Comparison of mapped fault locations based on geomorphic mapping from remote-sensing datasets

Malinda G. Zuckerman, Chelsea P. Scott, Ramon Arrowsmith, Rachel N. Adam, Christopher M. Madugo, Rich D. Koehler, & Albert R. Kottke
Poster Image: 

Poster Presentation

2023 SCEC Annual Meeting, Poster #071, SCEC Contribution #13215 VIEW PDF
Active fault mapping is critical to surface rupture hazard analysis and scientific study. Geologists commonly map active faults from remote sensing datasets by interpreting tectonic landforms formed from past earthquakes. However, evidence is not always straightforward to observe or interpret; even fault maps made by experts can differ. We seek to understand the variability in active fault trace mapping by observers with varying experience. Results will improve the development of standardized mapping practices and quantify epistemic mapping uncertainty. We define epistemic uncertainty as a gap in knowledge of the natural model (fault surface expression). An individual’s understanding of the ...natural model is impacted by their experience and people with similar experiences can interpret areas differently.

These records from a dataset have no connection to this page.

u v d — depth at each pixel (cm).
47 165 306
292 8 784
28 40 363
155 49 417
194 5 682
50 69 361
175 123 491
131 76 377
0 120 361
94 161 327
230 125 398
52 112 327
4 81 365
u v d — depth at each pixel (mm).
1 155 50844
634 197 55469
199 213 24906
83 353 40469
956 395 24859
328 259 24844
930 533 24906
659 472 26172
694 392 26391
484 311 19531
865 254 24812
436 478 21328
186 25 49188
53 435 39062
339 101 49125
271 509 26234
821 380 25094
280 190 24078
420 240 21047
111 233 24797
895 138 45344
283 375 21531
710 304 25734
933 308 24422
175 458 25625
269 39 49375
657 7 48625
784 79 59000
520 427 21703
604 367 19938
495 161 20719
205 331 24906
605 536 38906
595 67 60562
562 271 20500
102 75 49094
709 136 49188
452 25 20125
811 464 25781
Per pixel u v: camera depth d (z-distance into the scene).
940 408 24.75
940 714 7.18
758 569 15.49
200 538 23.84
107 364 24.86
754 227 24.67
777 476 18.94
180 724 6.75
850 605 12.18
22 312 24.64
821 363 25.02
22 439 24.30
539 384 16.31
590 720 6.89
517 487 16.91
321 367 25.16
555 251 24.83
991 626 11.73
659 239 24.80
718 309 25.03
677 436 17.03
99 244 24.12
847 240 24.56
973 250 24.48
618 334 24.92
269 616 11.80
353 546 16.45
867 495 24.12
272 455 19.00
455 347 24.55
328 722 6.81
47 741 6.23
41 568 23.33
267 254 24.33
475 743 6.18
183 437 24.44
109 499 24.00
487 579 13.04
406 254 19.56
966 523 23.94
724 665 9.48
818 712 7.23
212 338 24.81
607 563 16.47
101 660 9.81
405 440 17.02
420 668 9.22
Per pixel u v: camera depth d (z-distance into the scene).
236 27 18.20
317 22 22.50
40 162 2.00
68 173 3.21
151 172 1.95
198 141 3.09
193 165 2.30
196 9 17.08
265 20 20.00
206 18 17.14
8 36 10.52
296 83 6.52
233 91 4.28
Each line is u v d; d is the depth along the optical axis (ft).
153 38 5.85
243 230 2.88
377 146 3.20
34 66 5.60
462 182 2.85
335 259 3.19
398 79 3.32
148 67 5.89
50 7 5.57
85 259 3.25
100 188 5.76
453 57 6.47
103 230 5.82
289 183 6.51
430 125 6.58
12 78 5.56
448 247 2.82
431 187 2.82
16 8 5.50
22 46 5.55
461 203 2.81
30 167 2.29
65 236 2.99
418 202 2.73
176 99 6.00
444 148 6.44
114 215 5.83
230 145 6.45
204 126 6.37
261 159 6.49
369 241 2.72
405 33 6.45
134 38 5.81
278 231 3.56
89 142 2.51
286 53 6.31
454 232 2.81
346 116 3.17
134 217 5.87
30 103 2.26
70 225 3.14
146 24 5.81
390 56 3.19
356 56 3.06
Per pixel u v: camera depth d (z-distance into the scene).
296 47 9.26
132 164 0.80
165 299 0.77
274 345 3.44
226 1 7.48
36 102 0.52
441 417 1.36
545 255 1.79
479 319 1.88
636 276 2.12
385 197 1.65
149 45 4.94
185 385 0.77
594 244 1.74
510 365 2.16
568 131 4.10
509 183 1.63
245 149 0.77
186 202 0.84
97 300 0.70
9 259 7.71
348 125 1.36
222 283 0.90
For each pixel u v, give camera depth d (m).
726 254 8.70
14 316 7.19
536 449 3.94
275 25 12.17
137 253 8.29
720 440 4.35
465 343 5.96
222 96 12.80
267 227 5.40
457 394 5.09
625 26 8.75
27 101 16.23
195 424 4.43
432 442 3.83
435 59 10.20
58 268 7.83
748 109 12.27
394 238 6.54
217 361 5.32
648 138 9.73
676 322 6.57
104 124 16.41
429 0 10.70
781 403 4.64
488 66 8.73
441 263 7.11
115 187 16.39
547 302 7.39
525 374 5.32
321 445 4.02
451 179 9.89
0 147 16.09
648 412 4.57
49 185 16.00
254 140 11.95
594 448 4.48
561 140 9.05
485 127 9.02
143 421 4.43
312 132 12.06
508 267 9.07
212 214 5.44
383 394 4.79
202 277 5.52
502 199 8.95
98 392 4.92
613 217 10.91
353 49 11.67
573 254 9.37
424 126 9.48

To evaluate the effect of epistemic uncertainty on mapped active fault trace locations, 23 mappers of varying experience levels produced fault maps from pre-rupture topography and imagery. Mappers include 4 undergraduate students, 11 graduate students, 2 postdocs, and 3 mid- and 3 senior-level professional consulting geologists. They used a systematic approach to map faults based on geomorphology.

We compared the pre-rupture fault maps to published coseismic ruptures. We evaluated the 1) percentage of coseismic ruptures predicted by the mapped faults, 2) percentage of the mapped faults that ruptured, 3) distribution of the mapped faults around coseismic ruptures, and 4) impact of data type and a geologic map. We found surprisingly small improvement by experience level in the portion of ruptures predicted and mapped faults that ruptured. Less experienced mappers misinterpreted geomorphology and mapped incorrect faults. No participant group outperformed the others except for one mapping area where consultants were better. For rupture locations near geomorphic features, we found that consultants best predicted the rupture location and the undergraduate students mapped with the highest error.

Mappers of all experience levels were most successful with the high-resolution topography. Aerial imagery was of little use in areas with high vegetation and anthropogenic activity. Adding a geologic map did not result in better maps.

Our analyses demonstrate that fault mapping is a challenging endeavor, regardless of expertise. Epistemic uncertainty must be accounted for when creating and applying active fault maps, especially for surface rupture hazard assessments.